Woody Allen once said that the three greatest words aren’t, “I love you,” but, “it is benign” and that certainly felt true after everything I’d been through. Much like finding out that the nebulous allegedly-imaginary pain was real, finding out that I would have to only live with the lasting damage of the tumour was good enough, it was the best I could have had. Now, that big scary future was there waiting for me.
There were still issues, my back is a wreck but one which is fairly manageable. I wore a back brace which made for pretty awesome armour through my teenage years. The nerve damage in my leg hurts at times of overuse and stress, after enough time with painkillers and deciding not to go down the Greg House route it’s something I live with.
So now I’m in that big scary future.
Twenty years ago today we didn’t know whether or not I would be able to walk. Now I wander the South Downs in random directions. I got rid of my long hair which was, frankly, necessary. My hair took the message a little too far and decided to all-but vanish from my head, but hopefully I’m making that work for me.
I’m in the process of dealing with my fear of needles after having become so defencive about why I wasn’t going to get a free flu jab that I realised exactly how stupid I sounded and went to get it done right away.

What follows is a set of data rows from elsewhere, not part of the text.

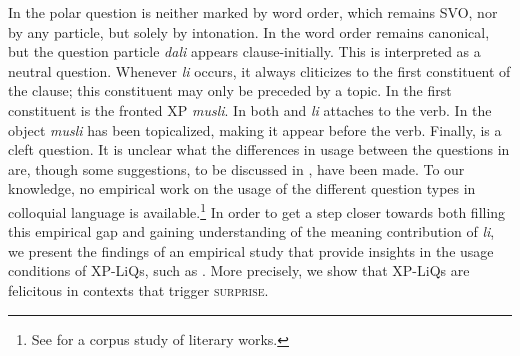 \documentclass[output=paper]{langscibook}
\begin{document}
\noindent
In  the polar question is neither marked by word order, which remains SVO, nor by any particle, but solely by intonation. In  the word order remains canonical, but the question particle \textit{dali} appears clause-initially. This is interpreted as a neutral question.
Whenever \textit{li} occurs, it always cliticizes to the first constituent of the clause; this constituent may only be preceded by a topic. In  the first constituent is the fronted XP \textit{musli}. In both  and  \textit{li} attaches to the verb. In  the object \textit{musli} has been topicalized, making it appear before the verb. Finally,  is a cleft question. It is unclear what the differences in usage between the questions in  are, though some suggestions, to be discussed in , have been made. To our knowledge, no empirical work on the usage of the different question types in colloquial language is available.\footnote{See \citet{englund1977} for a corpus study of literary works.} In order to get a step closer towards both filling this empirical gap and gaining understanding of the mea\-ning contribution of \textit{li}, we present the findings of an empirical study that provide insights in the usage conditions of XP-LiQs, such as . More precisely, we show that XP-LiQs are felicitous in contexts that trigger \textsc{surprise}.
\end{document}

Then there’s the basketball. Yep, fourteen year old me wouldn’t have thought that possible, let alone any fast movement at all. I do have a few things against me; my poor hand-eye coordination and spatial awareness, my weight and the damage which has been done. But I can do it. That’s been pretty amazing. One night a few weeks into playing basketball I was walking home and realised that it was coming up to twenty years since this was an impossibility. I promised myself that I would see if I can keep doing it until at least the anniversary of the operation. That would show my tumour, that would show my past self. If it was really hurting my back, if I was making a total idiot of myself and was definitely not able to do competitive sports then I would give it up knowing that at least I kept going until this special date.
The thing is, I’ve not looked like a total idiot. Well, I kind of do, I’m a chubby man running about a basketball court in an Innsmouth Swim Team t-shirt, but it’s the fun kind of idiocy. I’m going to continue to play basketball with my colleagues and their friends. I’m developing some skills. I’ll never be amazing, but I can actually play. The “Etheridge-Nunn Bullet” has become a thing in my group of players. I’m pretty good at getting in people’s way, something which has been a pastime of mine for three decades, and I’ve been scoring more hoops. As a man who defensively, wilfully decided against learning how to play the game before the first week I was there, I’m actually enjoying it despite myself.
Even with everything that led me here and that will continue to define my life from age eleven until someone finally puts a stake through my heart, I’m actually able to do these physical activities. Last night I played basketball on the eve of this anniversary. Tonight, after I’m done with my writing group, I’m going to a ceilidh where I will inevitably drink and make an arse out of myself, but hopefully in the best possible way. A fairly good way to celebrate twenty years, I think.